Today I cannot write

I have had the entire day to be creative today. I've had time, all the housework was done, all the tasks and the admin and the little bits were taken care of - in short, I've had the entire day to just sit here and create and work and write and be who I really want to be.

And nothing.

Nothing.

Abso-fucking-lutely nothing.

Nothing came out. I have a few projects that need attending, and well, I tried doing something for each and every one of them, and I just could not. It is now 20 past 5 in the afternoon, and I have done nothing.

Which is gutwrenchingly and eye-pull-out-inlgy frustrating. I've got so much I could be doing! I've got a novel, I've got several film projects, I've got a festival, I've got friends who could do with a friendly word or a call or attention. I've got business relationships that could do with an update. I could be querying, I could be WRITING!

But I can't.

In one of my books, I write about writer's block, and what it can do to us - how frustrating it is, how mindnumbing it is, how much it hurts. And what can help us get through it. Normally what I turn to when I feel like this is discipline. I force myself to write (ahem... look... I is writing something right now!), even if the thing I'm writing is not the thing I should be writing.

I don't write as a hobby anymore. I used to. This used to be my hobby. This used to be the thing that I do when I have nothing else to do. I don't view it like that anymore. Every single word I put down has a purpose now - so sometimes when I feel like this, I have to go back to pointless writing (not that any art is ever pointless). But the kind of writing I would have done as a child. A silly little fairytale. A fanfic. A scene that is so spicy and smutty that it would make a pornstar blush.

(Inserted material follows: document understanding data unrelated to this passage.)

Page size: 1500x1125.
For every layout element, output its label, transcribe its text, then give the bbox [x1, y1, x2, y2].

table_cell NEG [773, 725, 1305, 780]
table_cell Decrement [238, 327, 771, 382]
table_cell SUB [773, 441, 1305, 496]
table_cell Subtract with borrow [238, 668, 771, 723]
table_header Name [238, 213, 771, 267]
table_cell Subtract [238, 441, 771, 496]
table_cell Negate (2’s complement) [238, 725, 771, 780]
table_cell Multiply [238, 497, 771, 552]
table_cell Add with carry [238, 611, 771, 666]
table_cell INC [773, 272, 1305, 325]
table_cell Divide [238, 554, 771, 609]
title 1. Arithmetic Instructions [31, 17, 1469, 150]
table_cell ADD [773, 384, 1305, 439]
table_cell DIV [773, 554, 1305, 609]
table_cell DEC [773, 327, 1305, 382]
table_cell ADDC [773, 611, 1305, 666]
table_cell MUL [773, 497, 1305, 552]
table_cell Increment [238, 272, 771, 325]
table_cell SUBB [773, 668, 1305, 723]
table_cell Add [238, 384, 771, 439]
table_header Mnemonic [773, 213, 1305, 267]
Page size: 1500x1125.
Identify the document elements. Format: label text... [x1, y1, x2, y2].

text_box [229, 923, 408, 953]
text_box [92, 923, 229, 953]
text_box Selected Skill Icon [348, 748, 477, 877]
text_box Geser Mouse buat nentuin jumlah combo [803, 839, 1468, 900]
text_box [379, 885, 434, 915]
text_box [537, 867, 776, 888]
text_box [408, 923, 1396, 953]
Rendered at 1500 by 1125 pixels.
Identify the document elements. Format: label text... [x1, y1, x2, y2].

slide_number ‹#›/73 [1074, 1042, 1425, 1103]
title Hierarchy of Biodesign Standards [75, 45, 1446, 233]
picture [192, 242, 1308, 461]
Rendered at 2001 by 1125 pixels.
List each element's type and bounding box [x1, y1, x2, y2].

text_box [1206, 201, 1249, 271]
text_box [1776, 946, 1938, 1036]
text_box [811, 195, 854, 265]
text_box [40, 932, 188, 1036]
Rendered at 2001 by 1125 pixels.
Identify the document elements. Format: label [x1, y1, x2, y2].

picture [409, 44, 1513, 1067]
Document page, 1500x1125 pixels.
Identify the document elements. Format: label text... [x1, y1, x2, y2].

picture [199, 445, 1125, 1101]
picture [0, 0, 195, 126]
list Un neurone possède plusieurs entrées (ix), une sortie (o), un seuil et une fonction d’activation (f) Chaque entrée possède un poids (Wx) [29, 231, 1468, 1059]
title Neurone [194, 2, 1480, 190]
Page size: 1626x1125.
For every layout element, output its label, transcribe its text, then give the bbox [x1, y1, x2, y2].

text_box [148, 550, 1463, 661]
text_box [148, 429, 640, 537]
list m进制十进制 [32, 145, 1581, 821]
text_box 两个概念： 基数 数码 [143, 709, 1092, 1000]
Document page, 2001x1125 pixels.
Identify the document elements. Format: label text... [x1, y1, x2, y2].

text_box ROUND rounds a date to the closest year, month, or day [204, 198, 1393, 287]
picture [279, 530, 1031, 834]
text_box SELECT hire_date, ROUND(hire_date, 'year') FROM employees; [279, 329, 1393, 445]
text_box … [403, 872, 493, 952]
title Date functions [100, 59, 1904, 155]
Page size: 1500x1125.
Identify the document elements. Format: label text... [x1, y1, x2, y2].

So when I cannot bring myself to do the work, maybe what I need to do is find the play. Not think of this as my job. I have a day off today, clearly, since I can't do my job. So why shouldn't I indulge in some play.

So I'ma post on tumblr (to which I am new, by the way, and I know I'm late but oh well here I am), I'ma write a spicy fanfic, I'ma read some fairytale about goblins and princesses.

Because today I am not a writer. Today I am just me.